(Beginning of LISTED RECORDS)

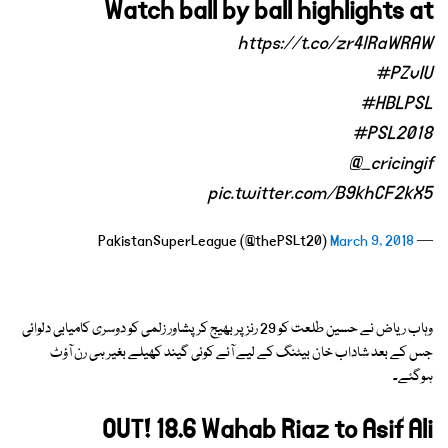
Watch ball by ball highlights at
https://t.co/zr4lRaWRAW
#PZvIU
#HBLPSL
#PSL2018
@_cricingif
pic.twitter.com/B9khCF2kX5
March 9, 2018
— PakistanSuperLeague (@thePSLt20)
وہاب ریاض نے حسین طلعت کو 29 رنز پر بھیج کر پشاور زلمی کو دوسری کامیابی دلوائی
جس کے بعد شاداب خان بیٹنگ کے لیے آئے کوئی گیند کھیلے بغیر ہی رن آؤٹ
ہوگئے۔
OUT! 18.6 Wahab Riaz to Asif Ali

(End of LISTED RECORDS)
(Beginning of LISTED RECORDS)

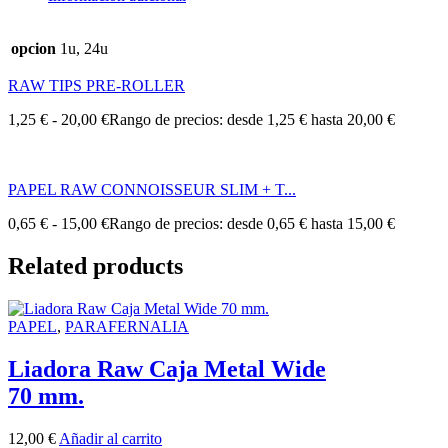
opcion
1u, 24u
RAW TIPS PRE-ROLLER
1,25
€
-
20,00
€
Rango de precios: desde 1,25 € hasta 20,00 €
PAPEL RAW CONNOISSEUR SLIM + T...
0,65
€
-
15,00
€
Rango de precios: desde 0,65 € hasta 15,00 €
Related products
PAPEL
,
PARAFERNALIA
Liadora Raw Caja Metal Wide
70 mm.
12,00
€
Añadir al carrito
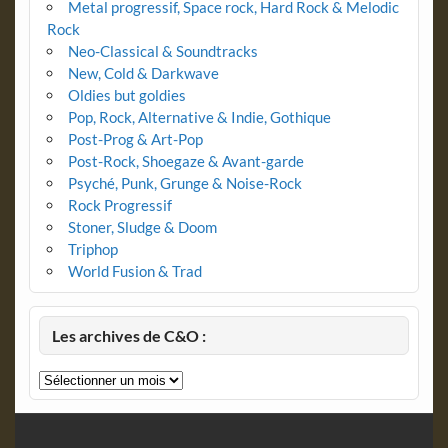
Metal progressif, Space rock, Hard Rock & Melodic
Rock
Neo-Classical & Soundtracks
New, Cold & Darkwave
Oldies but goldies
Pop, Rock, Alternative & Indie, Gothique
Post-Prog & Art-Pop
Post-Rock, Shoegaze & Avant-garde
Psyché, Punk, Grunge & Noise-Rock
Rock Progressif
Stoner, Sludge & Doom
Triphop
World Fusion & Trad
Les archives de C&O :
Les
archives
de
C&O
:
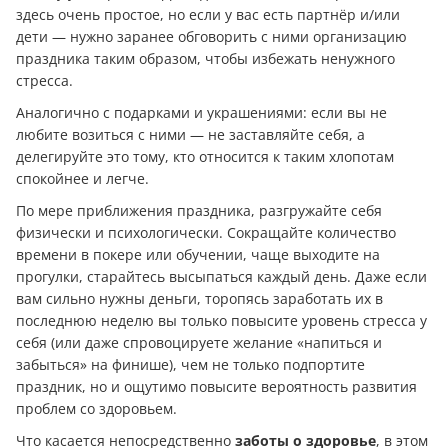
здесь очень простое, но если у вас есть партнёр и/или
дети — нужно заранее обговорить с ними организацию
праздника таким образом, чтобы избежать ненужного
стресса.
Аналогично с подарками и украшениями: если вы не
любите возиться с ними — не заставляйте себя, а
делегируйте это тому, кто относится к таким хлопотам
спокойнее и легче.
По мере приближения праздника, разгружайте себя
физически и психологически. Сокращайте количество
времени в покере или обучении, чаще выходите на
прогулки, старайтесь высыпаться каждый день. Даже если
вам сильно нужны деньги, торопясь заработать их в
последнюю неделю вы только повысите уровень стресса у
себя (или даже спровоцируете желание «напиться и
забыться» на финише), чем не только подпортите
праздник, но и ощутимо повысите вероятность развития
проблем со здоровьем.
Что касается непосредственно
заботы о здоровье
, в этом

(End of LISTED RECORDS)

# TASK OBJECTIVE
Which lines in the data above contain "если"? Show each one.

# RESULT OF THE TASK
здесь очень простое, но если у вас есть партнёр и/или
Аналогично с подарками и украшениями: если вы не
прогулки, старайтесь высыпаться каждый день. Даже если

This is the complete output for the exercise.